Tuesday, August 21, 2007

Heps, who did steps, aren't stepping anymore they're doing choreography

Choreography.
That's the word that stays in my head when a long while ago Roland got a bunch of folks from the CotRRBP and the CotGL (both Episcopal) to attend... you know I don't have an alternative name for Holy Cross (Orthodox). Anyway, Ronald briefly explained the choreography so that we wouldn't get hit by a hot thurible.
There is a fair amount of optional choreography in worship. Of course, this does not trump music that is in common with the various traditions I run into as I dance along the theological fence. But I do wonder why does one bend the knee at this point of the Nicene Creed and why genuflect at various points, or bow at others? I'm really wondering now that I've just noticed, yes, just noticed that there are no crucifixes (savior on a stick) in the procession nor anywhere to be seen. Where the &%$!@ is my Lord dying for my salvation! What I thought was the crucifix was actually a really ornate cross. I thought I was bowing before the reminder of the sacrifice and symbol of G-d's love. Beh.

3 comments:

Roland said...

At CotGL there are numerous processional crosses, and the crucifer can choose to use any of them.
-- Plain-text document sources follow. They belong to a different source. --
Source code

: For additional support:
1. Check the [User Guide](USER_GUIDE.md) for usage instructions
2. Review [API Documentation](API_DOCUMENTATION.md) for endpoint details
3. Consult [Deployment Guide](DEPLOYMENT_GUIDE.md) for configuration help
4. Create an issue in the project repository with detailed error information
The "usual" cross is the silver Christ the King on a black pole, but there are also an ornate Coptic cross and a fleur-de-lys cross. There is a small processional cross with an actual crucifix, but it is normally used only for funerals. There is also the original processional cross, which is a plain brass cross on a red pole. This was the first processional cross in the whole diocese, and it was quite controversial in its day, even without an image of our Lord's body!

One bows to the cross, whether Christ is explicitly shown or not, for the same reason one bows to the altar or the Gospel book - it's a symbol of Christ.

At CotRRBP, I would be surprised if they had an actual crucifix. The fact that they do MP as the main service twice a month should be a clue that the parish is at the Protestant end of the Episcopal spectrum.

Mari said...

One of the reasons I heard about bowing at the altar was that the 'host' was present. And I've heard some (all?) RC churches have a small crumb of the host for adoration of the host something or another.
MP, that's the Sunday I go to the screamy baby services.

Roland said...

Bowing to the altar and venerating the sacrament are two different things. One should always bow to an altar (except during a procession). And one should always genuflect toward the Blessed Sacrament. Traditionally (like at CotGL), the Sacrament is stored in a tabernacle above and behind the altar, so genuflecting covers both duties. But in most modern RC churches, the tabernacle is at a side altar, which you may or may not be able to find. If you see it, genuflect to it. Otherwise, just bow toward the altar.

Hint: If the Sacrament is present, there should be a lamp burning nearby.